Last week I had another type of test called an eCog. It stands for a long word I can't remember, write, or pronounce. Basically, the technician hooks you up with an electrode on the forehead, puts wires in your ears and you have to lay completely still with eyes shut for 30 minutes while the wires transmit loud, hammering sounds into your ears. It wasn't horrible, since I did get to just lay there somewhat peacefully for half and hour, and there were NO shots involved. It was just different.

I'm being tested for Meniere's Disease. You can read more about it on the link, but I've been having symptoms for a while, and my grandfather has it. I currently have hearing loss in my right ear, and it will progressively get worse if I do have Meniere's. I go back to the ENT today to get my results from both tests and for a definite diagnosis. The good news is that, although it is incurable, usually a low-salt diet is great for symptom management. So, if I do have it, I will likely be starting a new diet soon. Yum.

Anyway, I really respect those in the medical community, not only for being so educated in what they do, but also for putting up with those people like me who don't make their jobs any easier by being pitiful. :) My hats off to all of the doctors and nurses out there!

2 comments:

Hillary @ The Other Mama said...

Oh my goodness, Jenny!

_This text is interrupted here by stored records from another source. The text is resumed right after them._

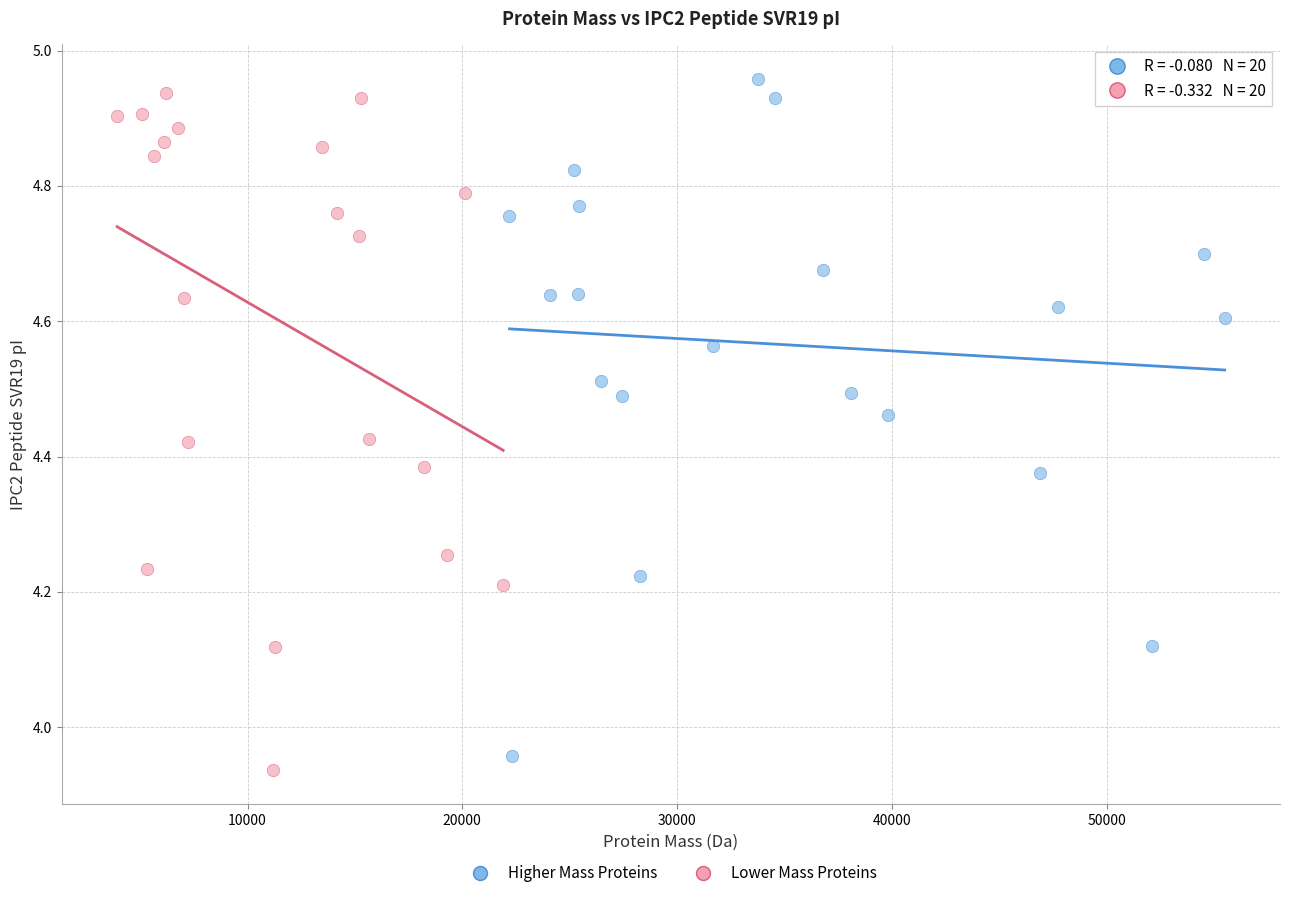

What are all the series names shown in the legend?

Higher Mass Proteins, Lower Mass Proteins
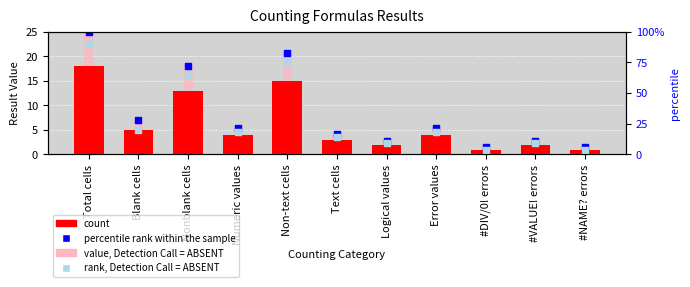

At which category is the sum across all series the highest?

Total cells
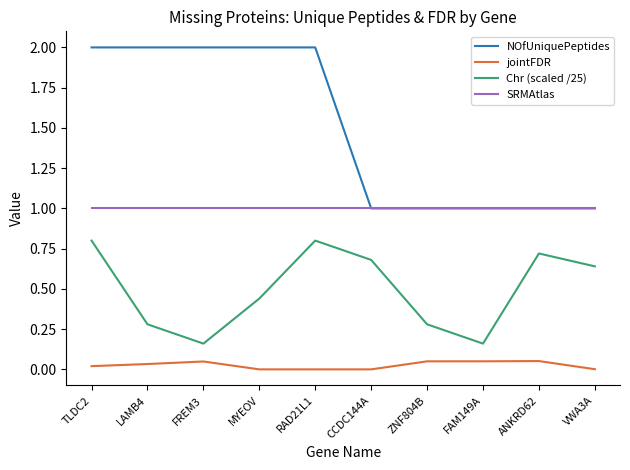

Which series has the widest spread of values?

NOfUniquePeptides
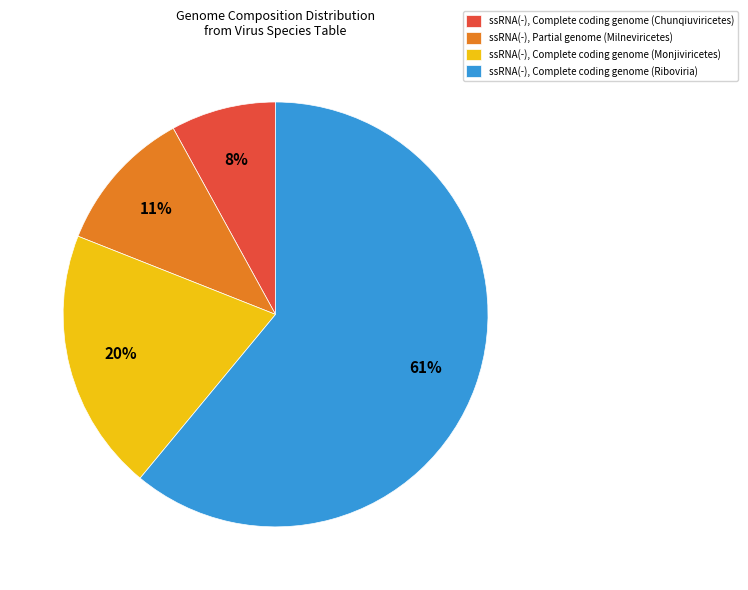

What percentage is the ssRNA(-), Complete coding genome (Chunqiuviricetes) slice, to the nearest percent?

8%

That's not babyish! That sounds like torture! Remind me to tell you about the brain scan we had to have done on Owen when I was 9 months pregnant- it's up there with this story. The idea of blowing is vein is crazy! I didn't even know something like that could happen! Ugh! I'm glad you survived and I hope that the tests are helpful- either way. And please keep me updated about the Meniere's. I had no idea. I'm glad you're being aggressive about it. I will be praying for you and the docs. Love ya'!

Anonymous said...

So I guess the MRI results put it to rest... all those years when we were kids growing up and I kept insisting that there was SOMETHING wrong with you--- well, now we know for sure I was wrong and you're not brain damaged after all. :-) All joking aside, I'm very glad things turned out ok. I had my fingers and toes and legs and eyes crossed for ya! And lots of prayers thrown in for good measure ('cause you know crossing body parts doesn't really accomplish anything except give you cramps in unusual places).